Scientific paper - Ressources

Synergistic Anticancer Activity of Eribulin Plus Palbociclib in Patient-Derived Xenograft (PDX) Models of ER+/Her2- Human Breast Cancer

Circle Oncodesign Services

Authors: Kenichi Nomoto, Marc Hillairet de Boisferon, Bruce A. Littlefield
Eisai Inc.; OncoDesign Biotechnology

Abstract: Eribulin is a synthetic analog of the marine sponge natural product halichondrin B. Its clinical formulation is currently approved in numerous countries for treating certain patients with advanced breast cancer or advanced liposarcoma. Eribulin’s anticancer mechanisms include relatively fast antimitotic effects that lead to cell death by apoptosis, and slower complex effects on the tumor microenvironment that include increased vascular perfusion, reduced hypoxia and changes in phenotype associated with decreased migration and invasiveness in vitro. Such changes in tumor phenotype led us to ask whether eribulin could be successfully combined with inhibitors of cyclin dependent kinases 4 and 6 (cdk 4/6), which work at the G1/S cell cycle checkpoint where phenotypic changes are typically regulated.
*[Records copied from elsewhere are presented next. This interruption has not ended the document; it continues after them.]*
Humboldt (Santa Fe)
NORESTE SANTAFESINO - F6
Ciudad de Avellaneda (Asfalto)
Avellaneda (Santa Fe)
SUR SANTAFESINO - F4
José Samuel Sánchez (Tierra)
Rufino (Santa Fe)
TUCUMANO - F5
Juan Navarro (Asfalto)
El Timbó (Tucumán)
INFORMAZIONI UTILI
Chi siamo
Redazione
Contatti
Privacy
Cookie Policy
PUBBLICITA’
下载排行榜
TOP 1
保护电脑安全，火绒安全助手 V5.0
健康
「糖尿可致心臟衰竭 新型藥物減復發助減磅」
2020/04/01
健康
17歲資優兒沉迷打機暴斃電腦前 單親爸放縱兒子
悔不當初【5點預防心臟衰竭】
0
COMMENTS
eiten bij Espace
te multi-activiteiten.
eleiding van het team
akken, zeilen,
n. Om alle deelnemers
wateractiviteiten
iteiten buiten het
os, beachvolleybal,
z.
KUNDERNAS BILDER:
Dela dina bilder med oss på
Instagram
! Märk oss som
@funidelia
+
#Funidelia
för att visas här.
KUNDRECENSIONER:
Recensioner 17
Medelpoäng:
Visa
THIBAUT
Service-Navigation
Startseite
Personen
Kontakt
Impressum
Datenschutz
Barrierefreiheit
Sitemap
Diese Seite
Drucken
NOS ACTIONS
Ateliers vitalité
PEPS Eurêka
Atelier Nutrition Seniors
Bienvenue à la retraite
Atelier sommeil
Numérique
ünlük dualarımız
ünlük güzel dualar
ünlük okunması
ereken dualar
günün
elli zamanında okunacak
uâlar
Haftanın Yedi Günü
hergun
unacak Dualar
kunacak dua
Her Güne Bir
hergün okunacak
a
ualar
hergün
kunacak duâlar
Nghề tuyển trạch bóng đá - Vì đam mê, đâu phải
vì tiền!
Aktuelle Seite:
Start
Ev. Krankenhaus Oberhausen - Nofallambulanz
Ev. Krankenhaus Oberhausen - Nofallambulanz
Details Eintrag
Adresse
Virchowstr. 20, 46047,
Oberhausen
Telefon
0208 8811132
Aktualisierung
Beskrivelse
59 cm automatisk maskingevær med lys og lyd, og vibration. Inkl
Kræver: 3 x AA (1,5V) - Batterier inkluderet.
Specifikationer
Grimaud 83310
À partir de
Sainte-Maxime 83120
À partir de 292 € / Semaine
It is now recognized that patient-derived xenograft (PDX) tumor models more faithfully recapitulate human tumor biology and drug responsiveness than standard xenograft models derived from established human cancer cell lines. Accordingly, in the current study, we used two ER+/PR+/Her2– PDX models developed from patients with luminal B breast cancers, ODBRE-0192 and OD-BRE-0745, to test in vivo combinations of eribulin and the cdk 4/6 inhibitor palbociclib. Eribulin and palbociclib dose levels were chosen that led to only minimal effects when given alone, and were administered on Q7Dx3 and Q1Dx5[x3] schedules, respectively, with palbociclib withheld the day before and the day of weekly eribulin dosing to avoid cell cycle-based antagonism that could occur between mitotic and G1/S blockers. In the OD-BRE-0745 model only, a fourth cycle of eribulin followed by 5 days of palbociclib was administered starting 13 days after the third eribulin dose. Under these conditions, combining eribulin and palbociclib led to markedly superior anticancer activity in both models (minimum T/C values of 29% and 41%) compared to either agent alone (T/C: 55-67% and 88-98%, respectively).
These preclinical PDX results support clinical exploration of eribulin and palbociclib combinations for appropriate patients with ER+/Her2- breast cancers.